Fondamentale importanza, nella tutela contro qualsiasi condotta  discriminatoria  vessatoria o violenza verbale e psichica che, incidendo sulla figura personale e professionale del lavoratore, provochi conseguenze lesive per la sua salute, riveste il disposto dell'art. 2087 c.c.: "L'imprenditore è tenuto a adottare nell'esercizio dell'impresa le misure che, secondo la particolarità del lavoro, l'esperienza e la tecnica, sono necessarie a tutelare l'integrità fisica e la personalità morale dei prestatori di lavoro (..)".
Tale norma - interpretata dalla giurisprudenza alla luce dell'art. 32 Cost. (diritto alla salute), dell'art. 41, comma 2, Cost. (che limita la libertà di iniziativa economica privata, vietandone l'esercizio con modalità tali da pregiudicare la sicurezza e la dignità umana) e degli artt.1175 e 1375 c.c. (principio di correttezza e di buona fede) - impone al datore di lavoro di attuare tutte le misure generiche di prudenza e diligenza necessarie al fine di tutelare l'integrità psicofisica del lavoratore (v. C. Cass. 17/7/1995 n. 7768, in Mass. Giur. Lav., 1995, pag. 561 e segg.).

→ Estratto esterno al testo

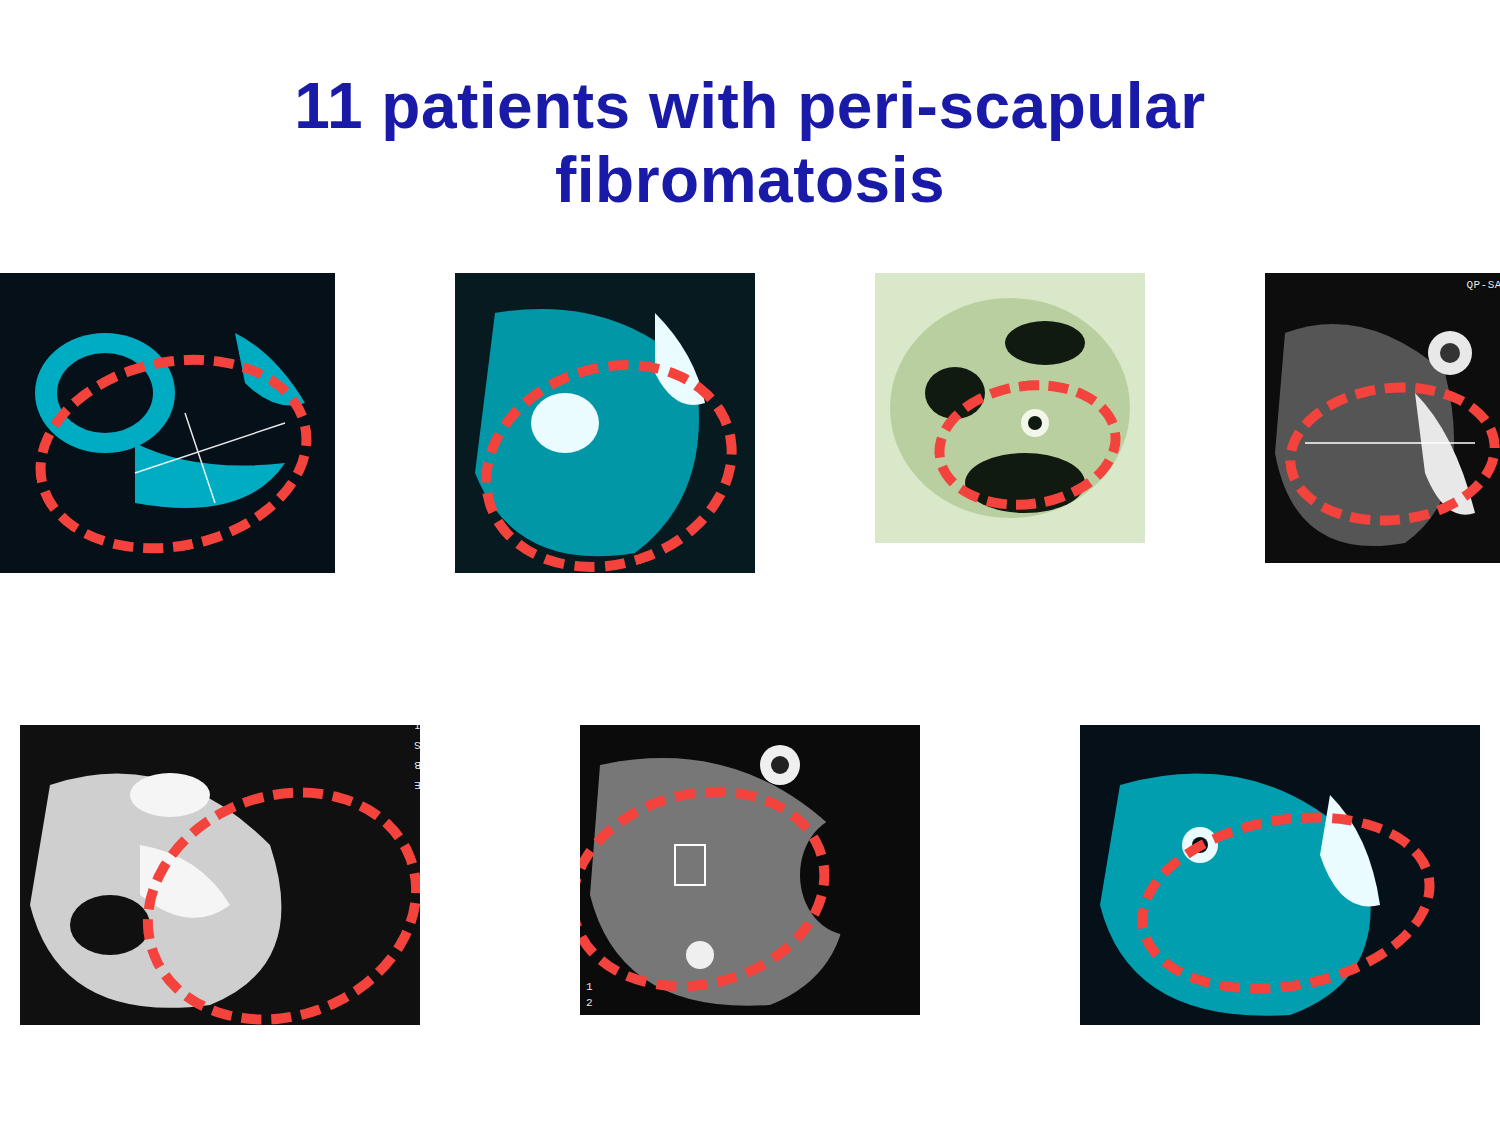11 patients with peri-scapular
fibromatosis
QP-SAT
MR WI SIEMENS Speed Plus CT01_OCB GRADE
2 1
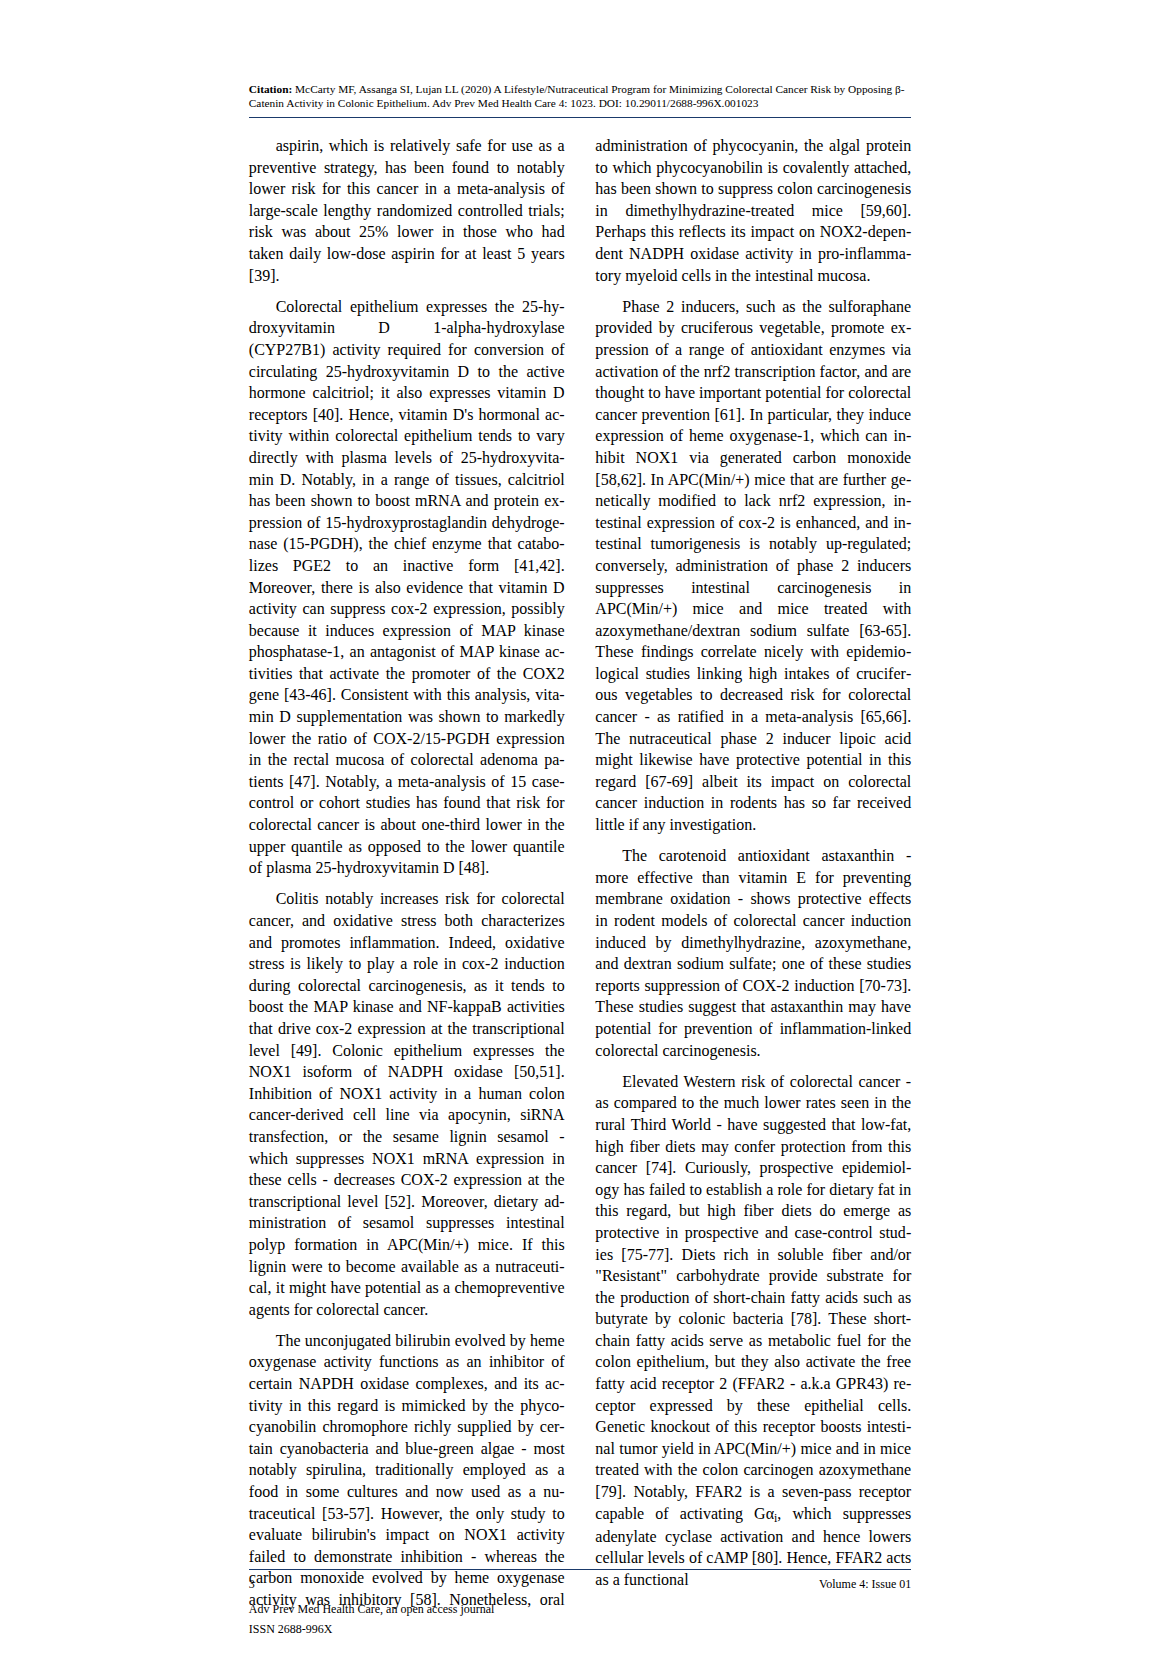Citation: McCarty MF, Assanga SI, Lujan LL (2020) A Lifestyle/Nutraceutical Program for Minimizing Colorectal Cancer Risk by Opposing β-Catenin Activity in Colonic Epithelium. Adv Prev Med Health Care 4: 1023. DOI: 10.29011/2688-996X.001023
aspirin, which is relatively safe for use as a preventive strategy, has been found to notably lower risk for this cancer in a meta-analysis of large-scale lengthy randomized controlled trials; risk was about 25% lower in those who had taken daily low-dose aspirin for at least 5 years [39].
Colorectal epithelium expresses the 25-hydroxyvitamin D 1-alpha-hydroxylase (CYP27B1) activity required for conversion of circulating 25-hydroxyvitamin D to the active hormone calcitriol; it also expresses vitamin D receptors [40]. Hence, vitamin D's hormonal activity within colorectal epithelium tends to vary directly with plasma levels of 25-hydroxyvitamin D. Notably, in a range of tissues, calcitriol has been shown to boost mRNA and protein expression of 15-hydroxyprostaglandin dehydrogenase (15-PGDH), the chief enzyme that catabolizes PGE2 to an inactive form [41,42]. Moreover, there is also evidence that vitamin D activity can suppress cox-2 expression, possibly because it induces expression of MAP kinase phosphatase-1, an antagonist of MAP kinase activities that activate the promoter of the COX2 gene [43-46]. Consistent with this analysis, vitamin D supplementation was shown to markedly lower the ratio of COX-2/15-PGDH expression in the rectal mucosa of colorectal adenoma patients [47]. Notably, a meta-analysis of 15 case-control or cohort studies has found that risk for colorectal cancer is about one-third lower in the upper quantile as opposed to the lower quantile of plasma 25-hydroxyvitamin D [48].
Colitis notably increases risk for colorectal cancer, and oxidative stress both characterizes and promotes inflammation. Indeed, oxidative stress is likely to play a role in cox-2 induction during colorectal carcinogenesis, as it tends to boost the MAP kinase and NF-kappaB activities that drive cox-2 expression at the transcriptional level [49]. Colonic epithelium expresses the NOX1 isoform of NADPH oxidase [50,51]. Inhibition of NOX1 activity in a human colon cancer-derived cell line via apocynin, siRNA transfection, or the sesame lignin sesamol - which suppresses NOX1 mRNA expression in these cells - decreases COX-2 expression at the transcriptional level [52]. Moreover, dietary administration of sesamol suppresses intestinal polyp formation in APC(Min/+) mice. If this lignin were to become available as a nutraceutical, it might have potential as a chemopreventive agents for colorectal cancer.
The unconjugated bilirubin evolved by heme oxygenase activity functions as an inhibitor of certain NAPDH oxidase complexes, and its activity in this regard is mimicked by the phycocyanobilin chromophore richly supplied by certain cyanobacteria and blue-green algae - most notably spirulina, traditionally employed as a food in some cultures and now used as a nutraceutical [53-57]. However, the only study to evaluate bilirubin's impact on NOX1 activity failed to demonstrate inhibition - whereas the carbon monoxide evolved by heme oxygenase activity was inhibitory [58]. Nonetheless, oral administration of phycocyanin, the algal protein to which phycocyanobilin is covalently attached, has been shown to suppress colon carcinogenesis in dimethylhydrazine-treated mice [59,60]. Perhaps this reflects its impact on NOX2-dependent NADPH oxidase activity in pro-inflammatory myeloid cells in the intestinal mucosa.
Phase 2 inducers, such as the sulforaphane provided by cruciferous vegetable, promote expression of a range of antioxidant enzymes via activation of the nrf2 transcription factor, and are thought to have important potential for colorectal cancer prevention [61]. In particular, they induce expression of heme oxygenase-1, which can inhibit NOX1 via generated carbon monoxide [58,62]. In APC(Min/+) mice that are further genetically modified to lack nrf2 expression, intestinal expression of cox-2 is enhanced, and intestinal tumorigenesis is notably up-regulated; conversely, administration of phase 2 inducers suppresses intestinal carcinogenesis in APC(Min/+) mice and mice treated with azoxymethane/dextran sodium sulfate [63-65]. These findings correlate nicely with epidemiological studies linking high intakes of cruciferous vegetables to decreased risk for colorectal cancer - as ratified in a meta-analysis [65,66]. The nutraceutical phase 2 inducer lipoic acid might likewise have protective potential in this regard [67-69] albeit its impact on colorectal cancer induction in rodents has so far received little if any investigation.
The carotenoid antioxidant astaxanthin - more effective than vitamin E for preventing membrane oxidation - shows protective effects in rodent models of colorectal cancer induction induced by dimethylhydrazine, azoxymethane, and dextran sodium sulfate; one of these studies reports suppression of COX-2 induction [70-73]. These studies suggest that astaxanthin may have potential for prevention of inflammation-linked colorectal carcinogenesis.
Elevated Western risk of colorectal cancer - as compared to the much lower rates seen in the rural Third World - have suggested that low-fat, high fiber diets may confer protection from this cancer [74]. Curiously, prospective epidemiology has failed to establish a role for dietary fat in this regard, but high fiber diets do emerge as protective in prospective and case-control studies [75-77]. Diets rich in soluble fiber and/or "Resistant" carbohydrate provide substrate for the production of short-chain fatty acids such as butyrate by colonic bacteria [78]. These short-chain fatty acids serve as metabolic fuel for the colon epithelium, but they also activate the free fatty acid receptor 2 (FFAR2 - a.k.a GPR43) receptor expressed by these epithelial cells. Genetic knockout of this receptor boosts intestinal tumor yield in APC(Min/+) mice and in mice treated with the colon carcinogen azoxymethane [79]. Notably, FFAR2 is a seven-pass receptor capable of activating Gαi, which suppresses adenylate cyclase activation and hence lowers cellular levels of cAMP [80]. Hence, FFAR2 acts as a functional
3
Volume 4: Issue 01
Adv Prev Med Health Care, an open access journal
ISSN 2688-996X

Ciò implica per il datore non solo il divieto di compiere qualsiasi comportamento lesivo dell'integrità fisica e della personalità morale del dipendente, ma anche il dovere di prevenire e scoraggiare simili condotte nell'ambito dello svolgimento dell'attività lavorativa. L'inadempimento di tale obbligo genera la responsabilità contrattuale del datore di lavoro (v. C. Cass. 5/2/2000 n. 1307, in Foro It., 2000, I, pag. 1554 e segg.).
Di fronte al crescente fenomeno delle patologie legate ai rischi psico-sociali nel lavoro, governi, parlamenti e organismi di assicurazione riflettono da anni sull’opportunità di un loro riconoscimento e indennizzo come malattie professionali. Uno studio appena pubblicato, commissionato dal Forum europeo per l’assicurazione contro gli infortuni sul lavoro e le malattie professionali e coordinato dall’ente francese Eurogip, descrive le modalità di riconoscimento dei disturbi psichici da parte degli organismi nazionali di assicurazione contro gli infortuni sul lavoro e le malattie professionali di dieci Paesi europei: Belgio, Danimarca, Finlandia, Francia, Germania, Italia, Paesi Bassi, Spagna, Svezia e Svizzera.